Pose landmark coordinates:
--------------------------------------------------

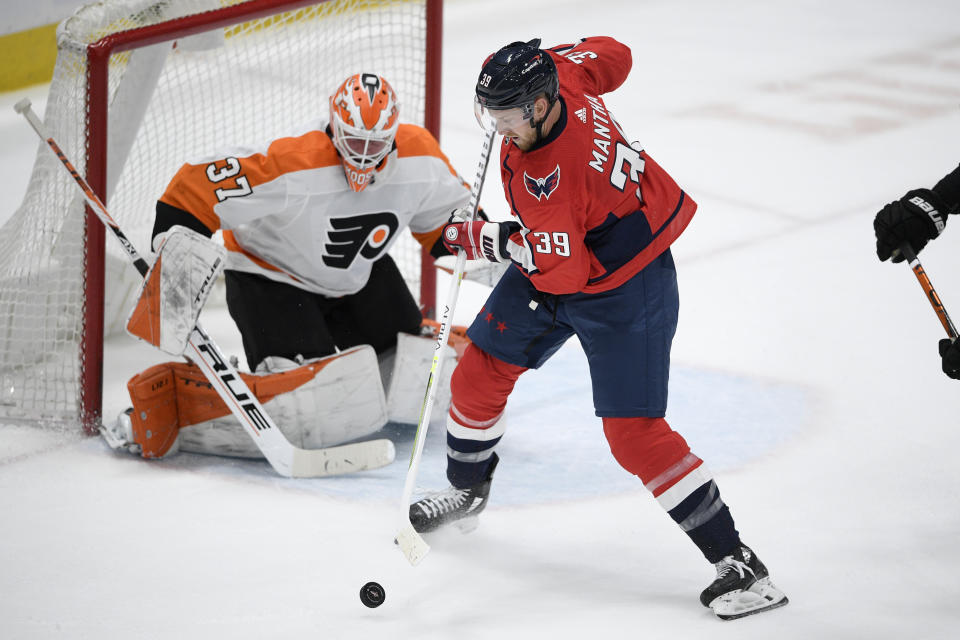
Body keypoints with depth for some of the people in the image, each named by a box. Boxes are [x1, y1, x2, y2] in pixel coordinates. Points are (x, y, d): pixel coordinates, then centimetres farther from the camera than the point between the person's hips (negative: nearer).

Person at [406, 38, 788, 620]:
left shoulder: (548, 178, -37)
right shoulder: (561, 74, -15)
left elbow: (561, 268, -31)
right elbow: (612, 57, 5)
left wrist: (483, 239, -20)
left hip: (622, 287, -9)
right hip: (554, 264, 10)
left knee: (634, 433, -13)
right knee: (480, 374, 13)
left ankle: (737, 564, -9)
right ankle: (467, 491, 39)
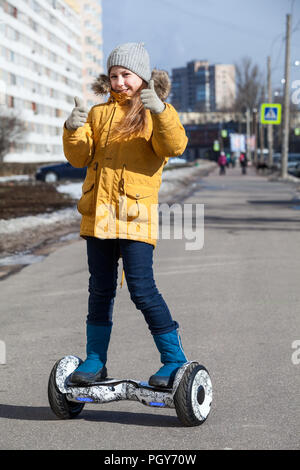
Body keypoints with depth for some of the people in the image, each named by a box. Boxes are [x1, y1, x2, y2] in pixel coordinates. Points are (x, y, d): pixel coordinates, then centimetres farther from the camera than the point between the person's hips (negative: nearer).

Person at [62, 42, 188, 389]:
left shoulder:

--------------------------------------------------

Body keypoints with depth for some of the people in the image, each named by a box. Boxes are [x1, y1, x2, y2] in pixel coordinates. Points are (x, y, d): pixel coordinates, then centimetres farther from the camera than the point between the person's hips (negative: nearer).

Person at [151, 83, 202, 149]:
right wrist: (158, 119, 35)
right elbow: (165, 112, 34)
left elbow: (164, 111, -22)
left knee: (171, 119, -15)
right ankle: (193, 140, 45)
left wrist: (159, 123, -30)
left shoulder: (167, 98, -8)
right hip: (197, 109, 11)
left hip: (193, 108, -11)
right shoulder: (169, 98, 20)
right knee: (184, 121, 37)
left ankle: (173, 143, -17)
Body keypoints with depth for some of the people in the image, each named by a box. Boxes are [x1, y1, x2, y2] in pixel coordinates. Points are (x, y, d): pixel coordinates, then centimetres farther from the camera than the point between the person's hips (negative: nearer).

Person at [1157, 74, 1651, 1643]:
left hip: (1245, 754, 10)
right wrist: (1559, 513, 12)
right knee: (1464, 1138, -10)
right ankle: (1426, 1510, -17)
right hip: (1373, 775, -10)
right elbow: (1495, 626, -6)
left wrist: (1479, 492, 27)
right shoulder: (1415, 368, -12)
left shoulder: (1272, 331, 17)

--------------------------------------------------

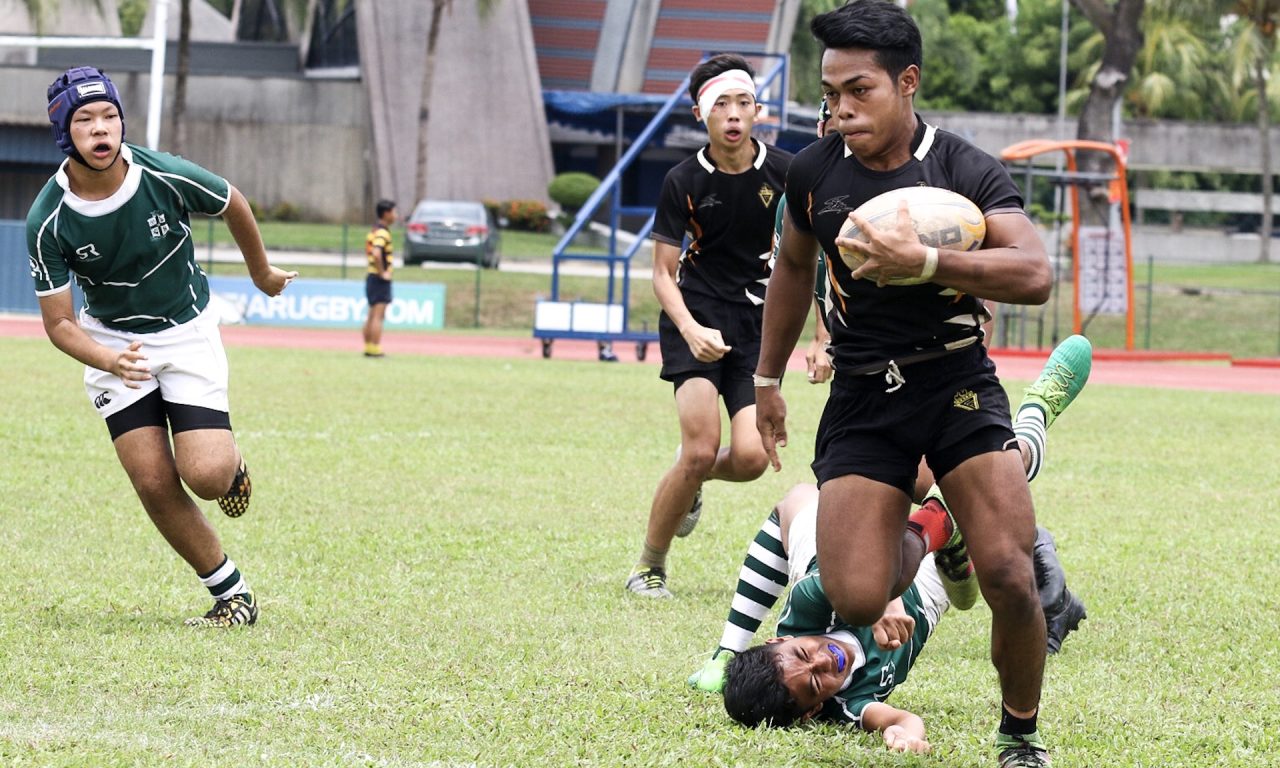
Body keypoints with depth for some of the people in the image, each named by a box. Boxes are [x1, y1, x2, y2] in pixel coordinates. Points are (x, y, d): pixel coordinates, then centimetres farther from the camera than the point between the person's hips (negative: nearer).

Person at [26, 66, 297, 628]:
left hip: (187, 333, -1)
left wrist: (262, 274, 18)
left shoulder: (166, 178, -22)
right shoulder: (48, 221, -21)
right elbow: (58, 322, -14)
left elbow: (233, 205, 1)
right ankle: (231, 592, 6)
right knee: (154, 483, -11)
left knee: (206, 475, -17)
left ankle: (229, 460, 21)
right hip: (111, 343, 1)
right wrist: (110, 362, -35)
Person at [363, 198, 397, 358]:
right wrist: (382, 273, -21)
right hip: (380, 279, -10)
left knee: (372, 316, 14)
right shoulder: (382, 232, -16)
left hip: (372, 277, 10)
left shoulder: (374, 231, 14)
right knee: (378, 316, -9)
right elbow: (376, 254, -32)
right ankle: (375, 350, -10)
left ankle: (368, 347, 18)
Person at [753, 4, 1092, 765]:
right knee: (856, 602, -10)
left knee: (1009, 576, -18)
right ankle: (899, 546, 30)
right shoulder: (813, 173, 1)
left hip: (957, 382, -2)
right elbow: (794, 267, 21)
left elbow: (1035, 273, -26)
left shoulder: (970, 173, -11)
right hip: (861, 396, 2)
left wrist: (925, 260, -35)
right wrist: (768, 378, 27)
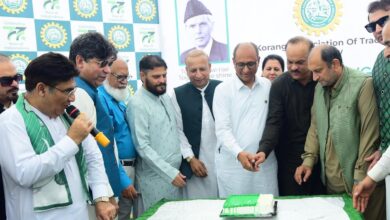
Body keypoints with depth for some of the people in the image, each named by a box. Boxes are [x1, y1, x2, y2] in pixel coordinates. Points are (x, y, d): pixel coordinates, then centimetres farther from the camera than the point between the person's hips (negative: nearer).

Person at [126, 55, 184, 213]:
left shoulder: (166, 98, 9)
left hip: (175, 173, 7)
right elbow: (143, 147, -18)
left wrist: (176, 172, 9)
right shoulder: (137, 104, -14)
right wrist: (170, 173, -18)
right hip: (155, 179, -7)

--------------------------------------------------

About this task
Revise the stretch of items from the line containing "right shoulder: (813, 173, 1)" through the line containing "left wrist: (176, 172, 9)", changing each "wrist" to "hand" and leaving everything else the same. Omit the pictures from your answer.

Response to this task
right shoulder: (813, 173, 1)
left hip: (957, 382, -2)
right elbow: (794, 267, 21)
left elbow: (1035, 273, -26)
left shoulder: (970, 173, -11)
right hip: (861, 396, 2)
left hand: (925, 260, -35)
right hand: (768, 378, 27)
Body keypoints with depth for some of the people in the image, each named by a box. Boxes are [x1, y1, x2, y2] in pixel coordinates. Points are (x, y, d): pixel coordinates, then centimetres farther from the camera than the point between the person's hips (negative: nearer).

Person at [126, 55, 184, 213]:
left shoulder: (166, 98, 9)
left hip: (175, 173, 7)
right elbow: (143, 147, -18)
left hand: (176, 172, 9)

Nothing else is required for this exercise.